• _ABOUT THIS EXERCISE_: In the patent claims, list the number of each claim that is stated to be according to claim 10.

  • 9. The student performance evaluation method according to claim 1, wherein the label patch and the readout module communicate through near-field communication technology.
  • 10. The student performance evaluation method according to claim 1, wherein the evaluating performance of each student based on the process-based assessment data of each student comprising: determining the daily homework grades and the daily test grades of each student based on the daily homework performance and the daily test performance of the student;determining the daily grades of each student based on their daily homework grades, pre-set weight coefficients corresponding to their daily homework grades, daily test grades, and pre-set weight coefficients corresponding to their daily test grades.
  • 11. The student performance evaluation method according to claim 10, wherein the student performance evaluation method further comprising: determining a ranking level of each student based on the daily grades of each student;mapping the grades of each student to a preset assignment range based on the ranking level of each student;determining the final grades of each student based on a preset scoring rule;determining an actual ranking level of each student based on the final grades of each student.
  • 12. The student performance evaluation method according to claim 10, wherein the student performance evaluation method further comprising: generating a distribution diagram and/or trend chart of daily grades of each student through analyzing and comparing the daily grades of each student;counting the daily grades of all students in the class, analyzing and comparing the daily grades of all students in the class, and then generating a distribution diagram and/or trend chart of the daily grades of the class.
  • 13. The student performance evaluation method according to claim 10, wherein the student performance evaluation method further comprising: responding to a preset query instruction, determining a query authority of the inquirer based on a identity of the inquirer, so as to display a content corresponding to the query authority to the inquirer.

• _GIVEN RECORDS_:
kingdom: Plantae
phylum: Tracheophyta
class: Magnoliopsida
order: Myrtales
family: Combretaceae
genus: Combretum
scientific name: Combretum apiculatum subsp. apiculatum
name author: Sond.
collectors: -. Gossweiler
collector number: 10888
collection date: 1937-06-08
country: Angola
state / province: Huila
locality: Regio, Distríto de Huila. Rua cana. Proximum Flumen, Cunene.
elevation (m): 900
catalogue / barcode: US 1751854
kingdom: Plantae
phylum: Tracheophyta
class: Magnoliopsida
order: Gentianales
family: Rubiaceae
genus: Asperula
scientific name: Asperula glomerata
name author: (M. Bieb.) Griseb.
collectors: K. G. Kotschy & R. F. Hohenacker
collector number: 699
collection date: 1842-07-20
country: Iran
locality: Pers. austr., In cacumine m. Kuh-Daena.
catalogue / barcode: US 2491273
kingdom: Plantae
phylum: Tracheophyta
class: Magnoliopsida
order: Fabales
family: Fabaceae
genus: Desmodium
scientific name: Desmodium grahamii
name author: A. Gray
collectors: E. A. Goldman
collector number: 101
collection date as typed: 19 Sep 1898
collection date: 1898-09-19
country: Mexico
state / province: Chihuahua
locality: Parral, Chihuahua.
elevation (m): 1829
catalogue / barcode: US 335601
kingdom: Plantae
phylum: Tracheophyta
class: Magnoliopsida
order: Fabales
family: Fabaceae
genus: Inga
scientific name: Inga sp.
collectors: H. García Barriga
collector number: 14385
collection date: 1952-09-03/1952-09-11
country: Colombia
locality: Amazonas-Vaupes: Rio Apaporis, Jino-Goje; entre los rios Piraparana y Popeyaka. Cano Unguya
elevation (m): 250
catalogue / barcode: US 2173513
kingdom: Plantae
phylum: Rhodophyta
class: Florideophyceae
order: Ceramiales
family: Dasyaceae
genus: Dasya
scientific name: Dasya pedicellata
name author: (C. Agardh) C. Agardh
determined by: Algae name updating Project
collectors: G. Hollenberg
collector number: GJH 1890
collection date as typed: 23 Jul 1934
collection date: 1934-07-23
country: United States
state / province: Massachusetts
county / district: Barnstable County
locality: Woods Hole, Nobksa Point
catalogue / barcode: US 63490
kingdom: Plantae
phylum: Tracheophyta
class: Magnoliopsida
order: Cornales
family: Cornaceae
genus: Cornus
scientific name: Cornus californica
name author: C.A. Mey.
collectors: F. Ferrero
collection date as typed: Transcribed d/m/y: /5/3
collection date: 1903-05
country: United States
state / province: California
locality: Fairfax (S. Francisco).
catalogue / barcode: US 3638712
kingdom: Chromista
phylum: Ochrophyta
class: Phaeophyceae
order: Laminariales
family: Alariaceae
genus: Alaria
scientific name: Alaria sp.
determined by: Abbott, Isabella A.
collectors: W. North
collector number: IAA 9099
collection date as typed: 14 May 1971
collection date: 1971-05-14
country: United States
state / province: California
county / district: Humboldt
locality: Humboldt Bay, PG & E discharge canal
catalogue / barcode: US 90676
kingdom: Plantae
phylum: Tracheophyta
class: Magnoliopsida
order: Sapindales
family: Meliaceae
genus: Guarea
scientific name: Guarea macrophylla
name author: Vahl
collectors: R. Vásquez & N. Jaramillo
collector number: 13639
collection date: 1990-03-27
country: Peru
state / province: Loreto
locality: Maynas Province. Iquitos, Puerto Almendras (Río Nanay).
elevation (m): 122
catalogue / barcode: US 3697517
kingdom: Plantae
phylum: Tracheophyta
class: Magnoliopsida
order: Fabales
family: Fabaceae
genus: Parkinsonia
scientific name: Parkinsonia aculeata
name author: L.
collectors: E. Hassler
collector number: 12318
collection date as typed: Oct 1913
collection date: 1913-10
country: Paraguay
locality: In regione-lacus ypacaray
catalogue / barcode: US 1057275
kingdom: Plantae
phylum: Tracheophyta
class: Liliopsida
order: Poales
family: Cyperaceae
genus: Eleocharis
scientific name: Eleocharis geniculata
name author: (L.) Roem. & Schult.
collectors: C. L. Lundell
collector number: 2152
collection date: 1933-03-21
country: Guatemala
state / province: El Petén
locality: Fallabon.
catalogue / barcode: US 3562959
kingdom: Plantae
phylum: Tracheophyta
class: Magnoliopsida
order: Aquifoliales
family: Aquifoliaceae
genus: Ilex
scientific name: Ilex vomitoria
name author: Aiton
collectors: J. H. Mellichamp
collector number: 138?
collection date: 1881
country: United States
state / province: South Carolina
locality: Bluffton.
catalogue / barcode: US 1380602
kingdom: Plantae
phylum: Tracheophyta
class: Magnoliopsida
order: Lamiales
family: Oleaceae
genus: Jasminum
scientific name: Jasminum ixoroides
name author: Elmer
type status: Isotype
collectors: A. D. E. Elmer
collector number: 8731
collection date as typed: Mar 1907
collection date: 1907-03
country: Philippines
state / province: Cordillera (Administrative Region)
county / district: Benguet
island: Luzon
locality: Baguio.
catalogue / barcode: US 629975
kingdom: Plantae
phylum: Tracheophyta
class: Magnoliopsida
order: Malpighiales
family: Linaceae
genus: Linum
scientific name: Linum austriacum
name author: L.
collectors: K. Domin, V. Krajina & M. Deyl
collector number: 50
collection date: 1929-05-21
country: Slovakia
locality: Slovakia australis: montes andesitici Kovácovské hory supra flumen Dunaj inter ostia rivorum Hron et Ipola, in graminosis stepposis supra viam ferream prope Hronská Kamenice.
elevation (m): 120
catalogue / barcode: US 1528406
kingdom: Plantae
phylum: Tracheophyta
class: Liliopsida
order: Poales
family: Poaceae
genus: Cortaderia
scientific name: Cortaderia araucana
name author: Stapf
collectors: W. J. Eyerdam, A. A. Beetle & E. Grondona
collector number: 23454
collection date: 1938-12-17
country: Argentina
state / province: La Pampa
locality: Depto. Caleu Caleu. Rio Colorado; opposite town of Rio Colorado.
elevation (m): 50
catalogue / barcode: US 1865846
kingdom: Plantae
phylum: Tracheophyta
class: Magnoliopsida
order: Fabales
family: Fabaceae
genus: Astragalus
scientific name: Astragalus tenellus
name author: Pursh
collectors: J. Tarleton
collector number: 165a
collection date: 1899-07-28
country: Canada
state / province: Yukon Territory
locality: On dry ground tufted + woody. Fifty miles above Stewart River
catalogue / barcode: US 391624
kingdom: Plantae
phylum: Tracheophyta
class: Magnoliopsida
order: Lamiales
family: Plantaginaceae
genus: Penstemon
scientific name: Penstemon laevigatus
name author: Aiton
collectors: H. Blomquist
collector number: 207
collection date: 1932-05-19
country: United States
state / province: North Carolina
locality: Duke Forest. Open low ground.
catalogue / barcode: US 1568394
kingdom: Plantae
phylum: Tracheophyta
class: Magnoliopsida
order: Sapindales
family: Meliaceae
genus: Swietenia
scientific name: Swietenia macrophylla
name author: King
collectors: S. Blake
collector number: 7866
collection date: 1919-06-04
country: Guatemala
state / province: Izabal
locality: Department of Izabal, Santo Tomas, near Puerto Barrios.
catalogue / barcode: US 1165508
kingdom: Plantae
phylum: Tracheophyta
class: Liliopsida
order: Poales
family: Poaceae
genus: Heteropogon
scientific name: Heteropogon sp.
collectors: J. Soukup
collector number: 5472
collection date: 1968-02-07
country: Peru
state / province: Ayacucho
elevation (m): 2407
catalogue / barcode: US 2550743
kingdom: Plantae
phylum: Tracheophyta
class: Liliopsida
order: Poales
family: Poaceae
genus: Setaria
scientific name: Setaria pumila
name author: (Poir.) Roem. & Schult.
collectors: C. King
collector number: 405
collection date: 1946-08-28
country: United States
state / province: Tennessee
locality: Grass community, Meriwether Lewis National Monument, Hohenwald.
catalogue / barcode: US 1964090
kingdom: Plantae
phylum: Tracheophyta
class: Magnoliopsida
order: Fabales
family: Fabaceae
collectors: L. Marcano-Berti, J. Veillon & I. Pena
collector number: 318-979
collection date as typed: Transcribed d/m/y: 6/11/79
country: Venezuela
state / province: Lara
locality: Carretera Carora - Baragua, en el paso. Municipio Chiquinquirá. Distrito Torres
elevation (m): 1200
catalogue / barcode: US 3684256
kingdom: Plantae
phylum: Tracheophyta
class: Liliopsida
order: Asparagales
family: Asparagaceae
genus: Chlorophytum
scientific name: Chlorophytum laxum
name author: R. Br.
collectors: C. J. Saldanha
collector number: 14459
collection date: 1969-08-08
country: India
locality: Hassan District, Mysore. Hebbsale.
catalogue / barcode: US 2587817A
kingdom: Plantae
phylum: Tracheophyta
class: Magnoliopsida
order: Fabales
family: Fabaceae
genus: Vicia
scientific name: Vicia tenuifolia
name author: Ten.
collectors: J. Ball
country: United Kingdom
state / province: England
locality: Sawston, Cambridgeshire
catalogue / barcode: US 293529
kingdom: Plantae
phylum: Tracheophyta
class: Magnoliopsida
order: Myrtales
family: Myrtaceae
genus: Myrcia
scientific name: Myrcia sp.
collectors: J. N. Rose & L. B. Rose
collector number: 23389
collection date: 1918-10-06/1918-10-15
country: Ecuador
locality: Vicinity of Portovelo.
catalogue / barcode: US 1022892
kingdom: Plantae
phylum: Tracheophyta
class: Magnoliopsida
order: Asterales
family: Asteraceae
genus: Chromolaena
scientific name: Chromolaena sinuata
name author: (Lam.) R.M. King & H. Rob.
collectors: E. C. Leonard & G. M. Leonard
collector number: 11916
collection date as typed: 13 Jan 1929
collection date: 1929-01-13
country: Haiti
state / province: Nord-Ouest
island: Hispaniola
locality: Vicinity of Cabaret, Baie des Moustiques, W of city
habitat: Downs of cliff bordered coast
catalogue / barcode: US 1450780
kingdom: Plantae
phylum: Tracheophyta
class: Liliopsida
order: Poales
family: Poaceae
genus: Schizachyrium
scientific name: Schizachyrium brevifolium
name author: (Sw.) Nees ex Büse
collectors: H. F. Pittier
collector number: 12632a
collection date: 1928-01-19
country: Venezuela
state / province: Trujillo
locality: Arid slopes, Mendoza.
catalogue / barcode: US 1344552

• _TASK SOLUTION_: 11, 12, 13